Americans love lotteries and collectors love collecting lottery tickets. The chance for a sudden fortune with a small outlay of money is an enticing lure. Participants and lottery winners include blue collar workers who experience the exhilaration of sudden wealth and white collar workers who enjoy the thrill of winning. But an old lottery ticket with historic association has special appeal for collectors.
Buying wager tickets for the autograph they contain or for a meaningful connection is the attraction that appeals to collectors. Authorized lotteries in America began as early as 1744 with the Massachusetts Government Lottery. Tickets for the Massachusetts Government Lottery were signed by Samuel Watts and other directors of the lottery.
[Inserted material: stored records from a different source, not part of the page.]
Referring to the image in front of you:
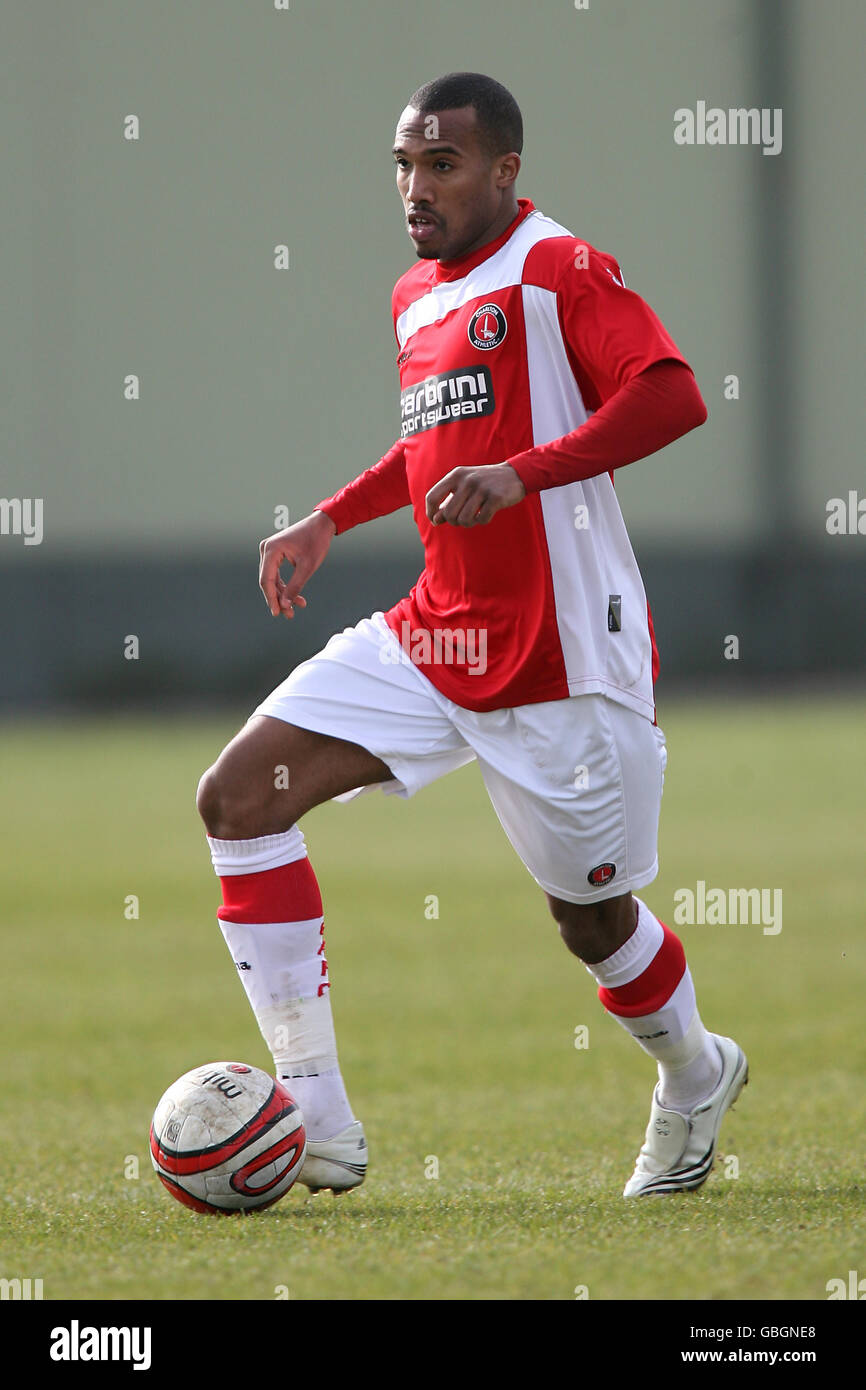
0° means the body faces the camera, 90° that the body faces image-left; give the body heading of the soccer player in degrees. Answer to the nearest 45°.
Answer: approximately 45°
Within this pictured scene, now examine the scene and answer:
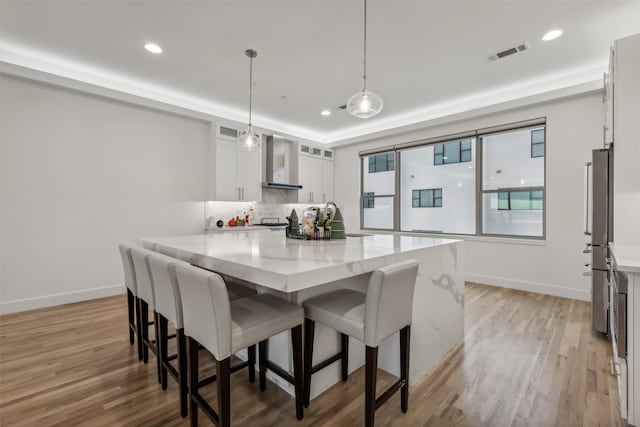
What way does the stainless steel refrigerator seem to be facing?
to the viewer's left

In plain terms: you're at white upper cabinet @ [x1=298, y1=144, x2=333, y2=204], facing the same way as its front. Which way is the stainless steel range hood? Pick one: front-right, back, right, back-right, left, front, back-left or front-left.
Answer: right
Twenty-five thousand tickets were sold at a cost of thirty shillings each. The chances of becoming a winner were about 22% and the initial drawing was held in Faneuil Hall. The success of this lottery inspired other colonies to run their own lotteries.
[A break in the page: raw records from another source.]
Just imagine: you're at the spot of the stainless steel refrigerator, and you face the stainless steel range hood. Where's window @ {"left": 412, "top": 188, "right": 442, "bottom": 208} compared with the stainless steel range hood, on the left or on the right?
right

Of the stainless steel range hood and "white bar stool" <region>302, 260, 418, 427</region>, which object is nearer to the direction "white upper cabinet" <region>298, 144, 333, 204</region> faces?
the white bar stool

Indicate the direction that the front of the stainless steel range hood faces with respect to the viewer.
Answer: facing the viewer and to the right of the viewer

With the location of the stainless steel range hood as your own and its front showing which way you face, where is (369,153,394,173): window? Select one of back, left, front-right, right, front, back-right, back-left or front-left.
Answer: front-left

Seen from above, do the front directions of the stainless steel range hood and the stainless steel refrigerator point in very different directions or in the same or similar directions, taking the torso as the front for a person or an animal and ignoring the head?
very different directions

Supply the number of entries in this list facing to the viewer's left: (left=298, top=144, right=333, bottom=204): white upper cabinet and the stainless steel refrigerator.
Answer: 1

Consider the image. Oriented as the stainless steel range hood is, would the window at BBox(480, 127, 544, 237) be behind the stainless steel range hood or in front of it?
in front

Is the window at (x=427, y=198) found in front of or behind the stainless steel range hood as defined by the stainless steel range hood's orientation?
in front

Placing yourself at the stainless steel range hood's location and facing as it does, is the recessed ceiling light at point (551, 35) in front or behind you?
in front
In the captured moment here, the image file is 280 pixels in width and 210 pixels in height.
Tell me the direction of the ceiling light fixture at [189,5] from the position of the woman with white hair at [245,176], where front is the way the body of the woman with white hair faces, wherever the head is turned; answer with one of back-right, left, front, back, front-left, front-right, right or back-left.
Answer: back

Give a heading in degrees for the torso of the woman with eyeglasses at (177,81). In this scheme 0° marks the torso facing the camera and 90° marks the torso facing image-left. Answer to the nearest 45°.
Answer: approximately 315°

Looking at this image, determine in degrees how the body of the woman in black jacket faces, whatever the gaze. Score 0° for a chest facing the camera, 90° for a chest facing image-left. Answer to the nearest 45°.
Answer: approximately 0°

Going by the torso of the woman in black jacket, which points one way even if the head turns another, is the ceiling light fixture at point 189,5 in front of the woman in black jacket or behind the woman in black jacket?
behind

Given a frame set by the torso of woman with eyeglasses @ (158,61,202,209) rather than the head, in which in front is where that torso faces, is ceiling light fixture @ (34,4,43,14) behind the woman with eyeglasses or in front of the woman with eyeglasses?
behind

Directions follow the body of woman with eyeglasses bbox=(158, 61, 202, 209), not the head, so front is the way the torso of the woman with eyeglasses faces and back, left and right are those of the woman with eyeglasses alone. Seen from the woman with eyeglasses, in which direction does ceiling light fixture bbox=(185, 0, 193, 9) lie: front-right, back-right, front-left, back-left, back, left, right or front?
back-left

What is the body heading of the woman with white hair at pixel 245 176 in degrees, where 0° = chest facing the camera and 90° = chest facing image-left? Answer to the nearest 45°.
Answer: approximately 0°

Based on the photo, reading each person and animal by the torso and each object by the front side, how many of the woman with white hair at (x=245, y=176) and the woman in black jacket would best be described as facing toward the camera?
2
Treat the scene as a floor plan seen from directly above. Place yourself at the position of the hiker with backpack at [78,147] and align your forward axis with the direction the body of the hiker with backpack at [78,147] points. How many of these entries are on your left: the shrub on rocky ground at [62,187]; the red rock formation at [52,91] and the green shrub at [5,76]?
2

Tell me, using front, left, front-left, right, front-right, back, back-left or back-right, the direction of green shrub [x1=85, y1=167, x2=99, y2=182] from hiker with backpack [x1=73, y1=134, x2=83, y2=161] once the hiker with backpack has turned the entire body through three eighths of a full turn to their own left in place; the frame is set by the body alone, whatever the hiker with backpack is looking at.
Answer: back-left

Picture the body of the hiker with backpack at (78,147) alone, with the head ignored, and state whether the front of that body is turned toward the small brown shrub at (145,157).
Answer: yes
Lotteries were organized by Benjamin Franklin to raise money for the purchase of military arsenal. Collectors avidly seek these tickets because of their association with one of the founding fathers of America. In November 1776, the Continental Congress authorized the United States Lottery to finance the Revolutionary War. Collectors of early American history avidly seek historic documents such as lottery tickets of the United States Lottery.
One of the most famous early American lotteries was the Mountain Road Lottery in 1768 managed by George Washington. Collectors avidly seek this ticket because it bears the autograph of George Washington, a feature that attracted ticket buyers. Lottery tickets with George Washington’s autograph have recently sold at auction for over $15,000 each. However, autograph reprints of Washington’s Mountain Road Lottery can be purchased for a fraction of an original and displayed with the same visual effect.
Collecting lottery tickets may not provide the fantasy of winning a fabulous sum of money, but collectors still experience the thrill and joy when they acquire a historic treasure.